Yes. Yes. Some people did medical transition, and we would do hormones from the black market. And also then, you know, I learned—I don’t know how people got hormones, but you’d just go and just buy hormones. But then I found out that you could buy them in the pharmacy because you didn’t need a prescription, you just needed to have a friend pharmacist. And they would send it, they would give it to you, it was a specific plastic surgeon that do plastic surgeries to us. I got my first plastic surgery around twenty-one I guess, or something like that. The first one of a series of plastic—for many years I thought I found a solution for my life through plastic surgery and I don’t—I still think that plastic surgeries can be very affirming sometimes, but for a long time it was just my only way of thinking that transition could be possible. And some trans women would have SRS [Sexual Reassignment Surgery], and most of them would do the reassignment in Chile. There was this known doctor that did surgeries there, you know, women would save their money to do that.
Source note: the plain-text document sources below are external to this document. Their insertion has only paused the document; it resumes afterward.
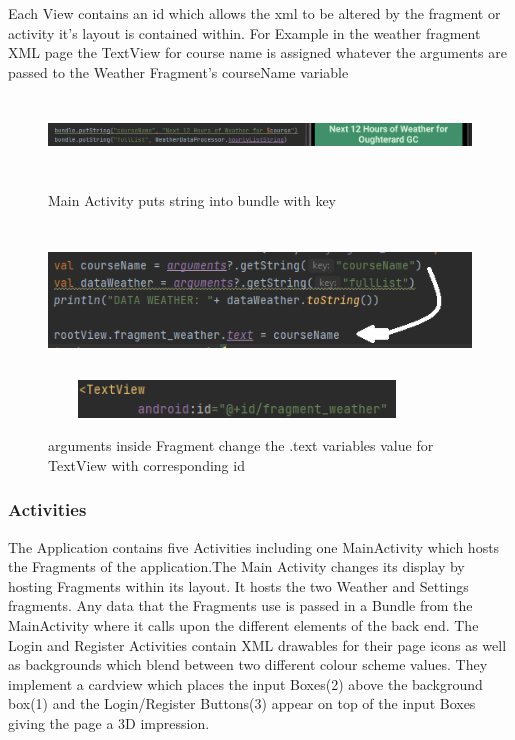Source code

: Each View contains an id which allows the xml to be altered by the fragment or activity it's layout is contained within. For Example in the weather fragment XML page the TextView for course name is assigned whatever the arguments are passed to the Weather Fragment's courseName variable

\begin{figure}[H]
    \centering
    \includegraphics[width=14cm, height = 2cm]{img/bundle arguments.PNG}
        \caption{Main Activity puts string into bundle with key}
    \includegraphics[width=12cm, height = 4cm]{img/fragment_arguments.PNG}
    \includegraphics[width=10cm, height = 1cm]{img/textview_id.PNG}
    \caption{arguments inside Fragment change the .text variables value for TextView with corresponding id}
    \label{fig:altas config}
\end{figure}

\subsubsection{Activities}
The Application contains five Activities including one MainActivity which hosts the Fragments of the application.The Main Activity changes its display by hosting Fragments within its layout. It hosts the two Weather and Settings fragments. Any data that the Fragments use is passed in a Bundle from the MainActivity where it calls upon the different elements of the back end. 
\newline
\newline
The Login and Register Activities contain XML drawables for their page icons as well as backgrounds which blend between two different colour scheme values. They implement a cardview which places the input Boxes(2)  above the background box(1) and the Login/Register Buttons(3) appear on top of the input Boxes giving the page a 3D impression. 

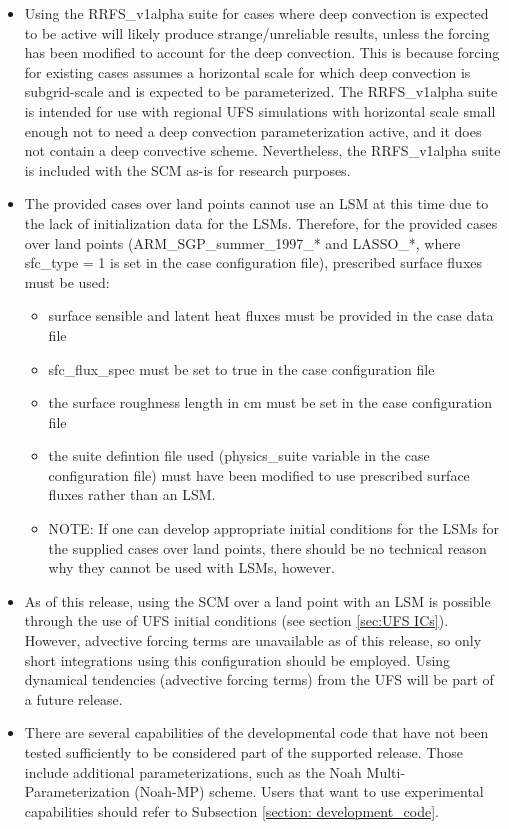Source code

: \begin{itemize}
\item Using the RRFS\_v1alpha suite for cases where deep convection is expected to be active will likely produce strange/unreliable results, unless the forcing has been modified to account for the deep convection. This is because forcing for existing cases assumes a horizontal scale for which deep convection is subgrid-scale and is expected to be parameterized. The RRFS\_v1alpha suite is intended for use with regional UFS simulations with horizontal scale small enough not to need a deep convection parameterization active, and it does not contain a deep convective scheme. Nevertheless, the RRFS\_v1alpha suite is included with the SCM as-is for research purposes.
\item The provided cases over land points cannot use an LSM at this time due to the lack of initialization data for the LSMs. Therefore, for the provided cases over land points (ARM\_SGP\_summer\_1997\_* and LASSO\_*, where sfc\_type = 1 is set in the case configuration file), prescribed surface fluxes must be used:
\begin{itemize}
\item surface sensible and latent heat fluxes must be provided in the case data file
\item sfc\_flux\_spec must be set to true in the case configuration file
\item the surface roughness length in cm must be set in the case configuration file
\item the suite defintion file used (physics\_suite variable in the case configuration file) must have been modified to use prescribed surface fluxes rather than an LSM.
\item NOTE: If one can develop appropriate initial conditions for the LSMs for the supplied cases over land points, there should be no technical reason why they cannot be used with LSMs, however.
\end{itemize}
\item As of this release, using the SCM over a land point with an LSM is possible through the use of UFS initial conditions (see section \ref{sec:UFS ICs}). However, advective forcing terms are unavailable as of this release, so only short integrations using this configuration should be employed. Using dynamical tendencies (advective forcing terms) from the UFS will be part of a future release.
\item There are several capabilities of the developmental code that have not been tested sufficiently to be considered part of the supported release. Those include additional parameterizations, such as the Noah Multi-Parameterization (Noah-MP) scheme. Users that want to use experimental capabilities should refer to Subsection \ref{section: development_code}.
\end{itemize}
Would they continue working as sex workers after surgery?

Yes, yes, yes. I used to think it was funny, they wouldn’t go to work with cis women. They’d still work in the trans area. I always thought, you know, men are looking for trans sex workers because of the genitalia, right? So one time I asked [a friend who recently had SRS], why don’t you go and work with cis women, right? Again, I wasn’t using this vocabulary, you know, I was using all the vocabulary that may come across as transphobic nowadays. I don’t want to repeat it, but I said why don’t you go work with cis women, and she said no, why would I, you know, lose all these clients? They don’t know what I have. When the time comes and find out, they already gave me the money. And if they want me to fuck them, I have dildos. If they want to fuck me, they can fuck me—I have an asshole and I have a pussy, and most of the time they don’t even want that. So I do more business working in the trans area, she said. And I’m like, that sounds right. […] And they were my friends and they always welcomed me. It wasn’t like oh, these are the gender benders. It was just a community of people, and we all were together. The only problem was business, right? It’s like, don’t fuck with my money, you know? I work here, you know? […] So I did an internship [at APICHA, an AIDS service agency] and this amazing person told me you should do a resume. And I said what am I going to put in a resume? That I was a whore? And she said no, you were an entertainer. And I’m like what do you mean, I was a whore. She said, what did you do as a whore? Well, I took care of men. So you entertained them, so why don’t you name it entertainment? You don’t have to say you were a whore. So she found ways to put my experiences of sex work, a trans lady, in an actual resume, and mix it with the internship that I was doing there, and I got my first job as a patient navigator at APICHA.

Since leaving her job as the Director of Policy at Gay Men’s Crisis, Cecilia Gentili currently leads Decrim NY, a New York State campaign to decriminalize consenting sex work between adults. Decrim NY has introduced legislation to offer the most comprehensive decriminalization in the United States.